AI research entails a mix of shallow and deep problems, and is often limited by external factors, such as the availability of training data or the need for large GPU clusters to perform experiments. This will dilute the ability of AIs to accelerate their own development. Furthermore, we might find that further progress in AI yields diminishing gains of intelligence, where a combinatorial explosion of complexity makes it increasingly expensive to push very far past the ability of a talented human.
The upshot is that I expect the period of intermediate superintelligence to be messy, playing out over a period of years (if not decades), and not necessarily ending in an explosive transition to transcendent AGI. During this intermediate period, we should have the opportunity to practice managing AIs that are (at least in some important ways) smarter than we are, without yet being utterly beyond us.
Thanks to Tony Asdourian and Toby Schachman for suggestions and feedback.
More precisely, I refer to ability at complex, open-ended, real-world tasks, such as designing better AIs. This is quite different than the self-contained tasks that LLMs can tackle today. See I’m a Senior Software Engineer. What Will It Take For An AI To Do My Job?.
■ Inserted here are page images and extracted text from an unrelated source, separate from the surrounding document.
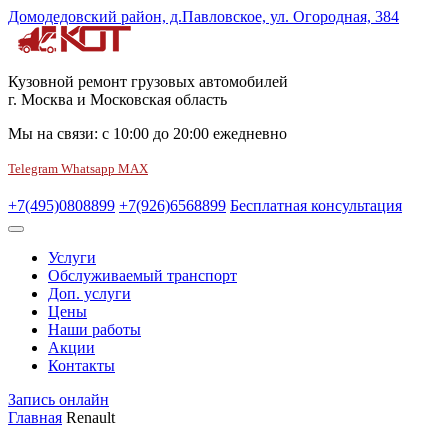
Домодедовский район, д.Павловское, ул. Огородная, 384
Кузовной ремонт грузовых автомобилей
г. Москва и Московская область
Мы на связи:
с
10:00
до
20:00
ежедневно
Telegram
Whatsapp
MAX
+7(495)0808899
+7(926)6568899
Бесплатная консультация
Услуги
Обслуживаемый транспорт
Доп. услуги
Цены
Наши работы
Акции
Контакты
Запись онлайн
Главная
Renault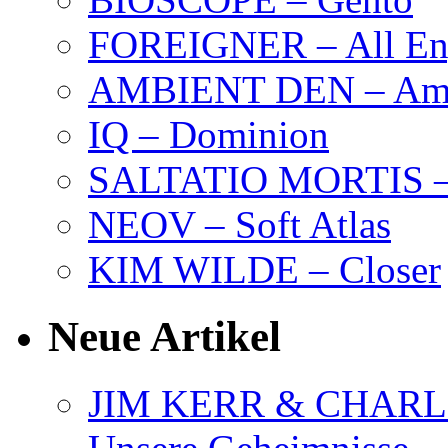
FOREIGNER – All Eng
AMBIENT DEN – Amb
IQ – Dominion
SALTATIO MORTIS – 
NEOV – Soft Atlas
KIM WILDE – Closer
Neue Artikel
JIM KERR & CHARLI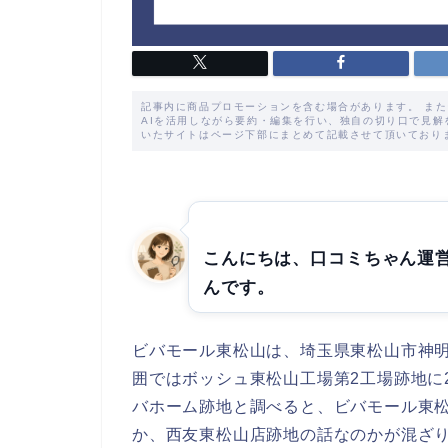
記事内に商品プロモーションを含む場合があります。 ま
AIを活用しながら要約・編集を行い、独自の切り口で見
いたサイトはページ下部にまとめて記載させて頂いており
こんにちは、口コミちゃん運
んです。
ビバモール東松山は、埼玉県東松山市神明
囲ではボッシュ東松山工場第2工場跡地に2
バホーム跡地と調べると、ビバモール東
か、西友東松山店跡地の話なのかが混ざ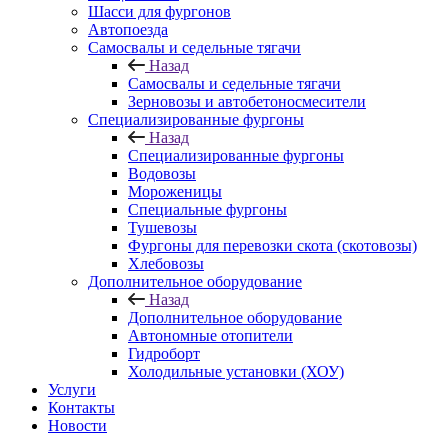
Шасси для фургонов
Автопоезда
Самосвалы и седельные тягачи
Назад
Самосвалы и седельные тягачи
Зерновозы и автобетоносмесители
Специализированные фургоны
Назад
Специализированные фургоны
Водовозы
Мороженицы
Специальные фургоны
Тушевозы
Фургоны для перевозки скота (скотовозы)
Хлебовозы
Дополнительное оборудование
Назад
Дополнительное оборудование
Автономные отопители
Гидроборт
Холодильные установки (ХОУ)
Услуги
Контакты
Новости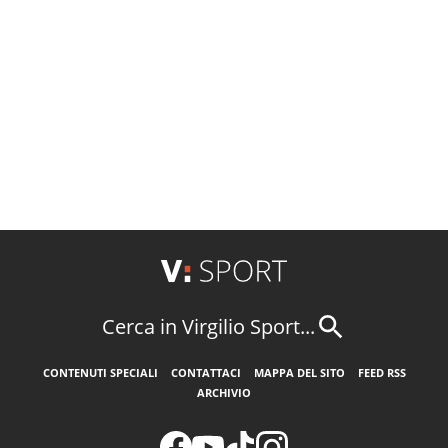
Cerca in Virgilio Sport...
CONTENUTI SPECIALI
CONTATTACI
MAPPA DEL SITO
FEED RSS
ARCHIVIO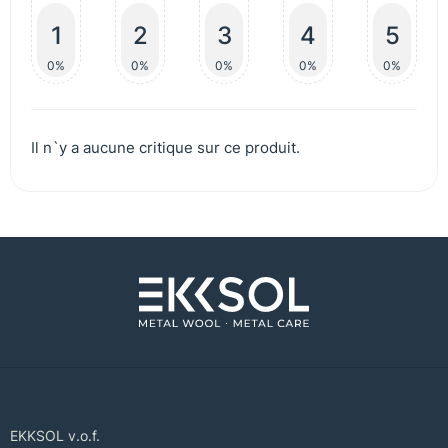
1
2
3
4
5
0%
0%
0%
0%
0%
Il n`y a aucune critique sur ce produit.
EKKSOL v.o.f.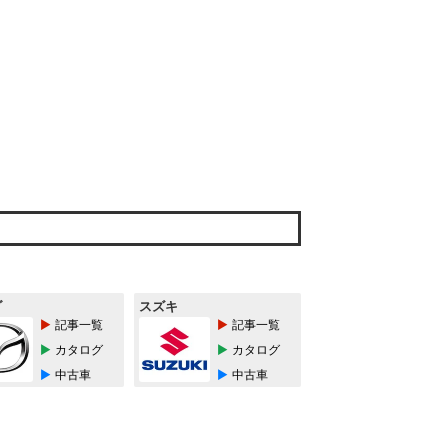
ダ
スズキ
記事一覧
記事一覧
カタログ
カタログ
中古車
中古車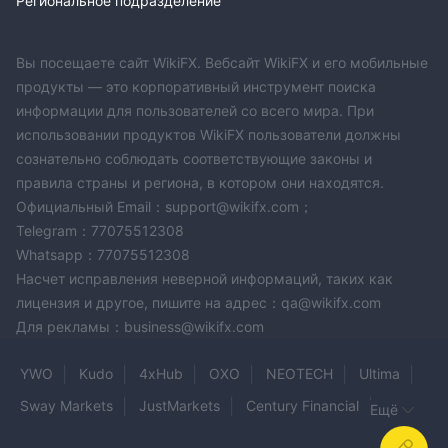
Региональное подразделение
Вы посещаете сайт WikiFX. Вебсайт WikiFX и его мобильные
продукты — это корпоративный инструмент поиска
информации для пользователей со всего мира. При
использовании продуктов WikiFX пользователи должны
сознательно соблюдать соответствующие законы и
правила страны и региона, в котором они находятся.
Официальный Email：support@wikifx.com；
Telegram：77075512308
Whatsapp：77075512308
Насчет исправления неверной информаций, таких как
лицензия и другое, пишите на адрес：qa@wikifx.com
Для рекламы：business@wikifx.com
YWO
Kudo
4xHub
OXO
NEOTECH
Ultima
Sway Markets
JustMarkets
Century Financial
Ещё
4XC
Merkanda Markets Ltd
iBullCapital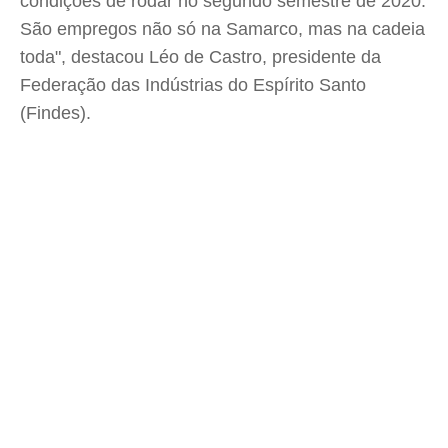
condições de rodar no segundo semestre de 2020.
São empregos não só na Samarco, mas na cadeia
toda", destacou Léo de Castro, presidente da
Federação das Indústrias do Espírito Santo
(Findes).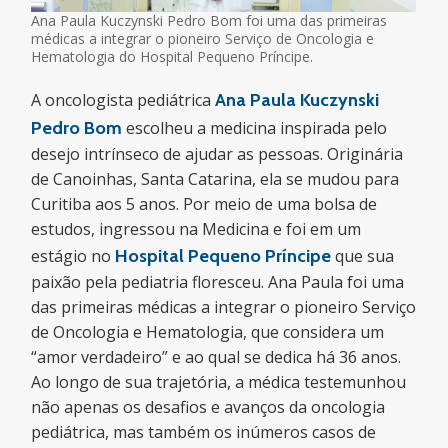
Ana Paula Kuczynski Pedro Bom foi uma das primeiras
médicas a integrar o pioneiro Serviço de Oncologia e
Hematologia do Hospital Pequeno Príncipe.
A oncologista pediátrica
Ana Paula Kuczynski
Pedro Bom
escolheu a medicina inspirada pelo
desejo intrínseco de ajudar as pessoas. Originária
de Canoinhas, Santa Catarina, ela se mudou para
Curitiba aos 5 anos. Por meio de uma bolsa de
estudos, ingressou na Medicina e foi em um
estágio no
Hospital Pequeno Príncipe
que sua
paixão pela pediatria floresceu. Ana Paula foi uma
das primeiras médicas a integrar o pioneiro Serviço
de Oncologia e Hematologia, que considera um
“amor verdadeiro” e ao qual se dedica há 36 anos.
Ao longo de sua trajetória, a médica testemunhou
não apenas os desafios e avanços da oncologia
pediátrica, mas também os inúmeros casos de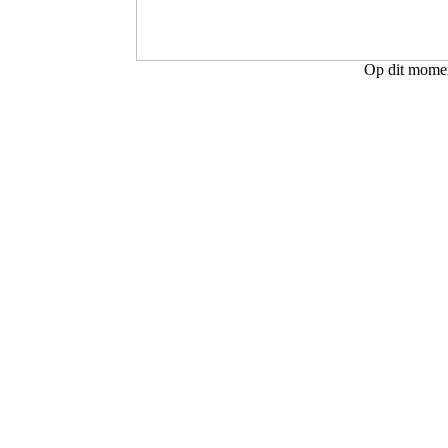
Op dit moment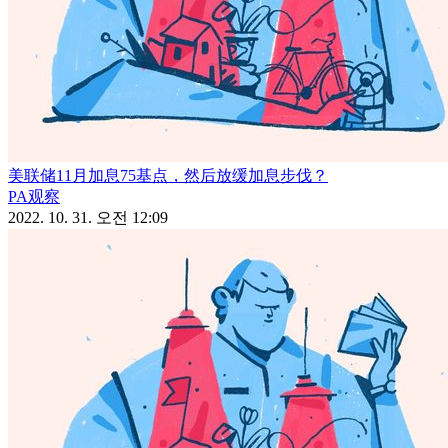
美联储11月加息75基点，然后放缓加息步伐？
PA观察
2022. 10. 31. 오전 12:09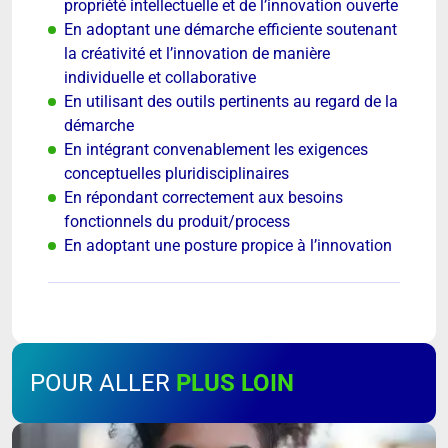
propriété intellectuelle et de l’innovation ouverte
En adoptant une démarche efficiente soutenant
la créativité et l’innovation de manière
individuelle et collaborative
En utilisant des outils pertinents au regard de la
démarche
En intégrant convenablement les exigences
conceptuelles pluridisciplinaires
En répondant correctement aux besoins
fonctionnels du produit/process
En adoptant une posture propice à l’innovation
POUR ALLER
PLUS LOIN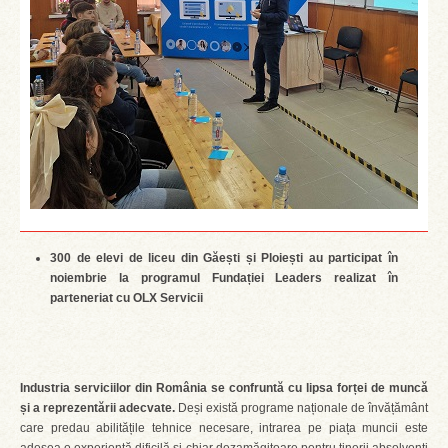
300 de elevi de liceu din Găești și Ploiești au participat în
noiembrie la programul Fundației Leaders realizat în
parteneriat cu OLX Servicii
Industria serviciilor din România se confruntă cu lipsa forței de muncă
și a reprezentării adecvate.
Deși există programe naționale de învățământ
care predau abilitățile tehnice necesare, intrarea pe piața muncii este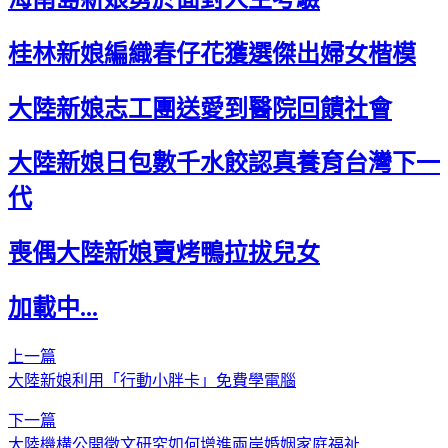
桂林新娘編織春仔花獲選傑出婦女楷模
大陸新娘志工團送愛到醫院回饋社會
大陸新娘日包數千水餃認真養育台灣下一
代
喪偶大陸新娘賣烤鴨拉拔兒女
加載中...
上一篇
大陸新娘利用「行動小胖卡」免費學電腦
下一篇
大陸機構公開徵文研究如何增進兩岸婚姻家庭福祉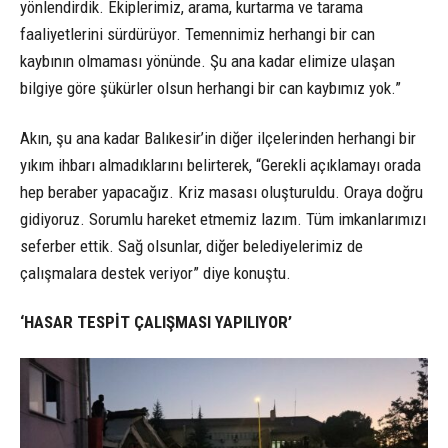
yönlendirdik. Ekiplerimiz, arama, kurtarma ve tarama
faaliyetlerini sürdürüyor. Temennimiz herhangi bir can
kaybının olmaması yönünde. Şu ana kadar elimize ulaşan
bilgiye göre şükürler olsun herhangi bir can kaybımız yok.”
Akın, şu ana kadar Balıkesir’in diğer ilçelerinden herhangi bir
yıkım ihbarı almadıklarını belirterek, “Gerekli açıklamayı orada
hep beraber yapacağız. Kriz masası oluşturuldu. Oraya doğru
gidiyoruz. Sorumlu hareket etmemiz lazım. Tüm imkanlarımızı
seferber ettik. Sağ olsunlar, diğer belediyelerimiz de
çalışmalara destek veriyor” diye konuştu.
‘HASAR TESPİT ÇALIŞMASI YAPILIYOR’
In the terminology of Thinking Fast and Slow, the smallest subtasks are those that can be handled by a single iteration of System 1.
Here I am borrowing from https://thatsmaths.com/2018/08/23/the-flight-of-the-bumble-bee/.
Here I almost get to use “ibid” for I believe the first time in my life, but sadly there is an intervening footnote. So I’ll have to spell it out: this quote is from the aforementioned book on John von Neumann. I confess that I briefly considered rearranging the discussion to make “ibid” work.
In a recent interview, one of the authors of a recent Google paper on a new AI system specialized for medical tasks notes that the paper has 50 authors, of whom just 8-10 are ML experts.
Aside from certain sorts of “do X with constraint Y” party tricks, but I think people are already getting tired of reading an epic poem about bacon as composed by Homer Simpson, or whatever.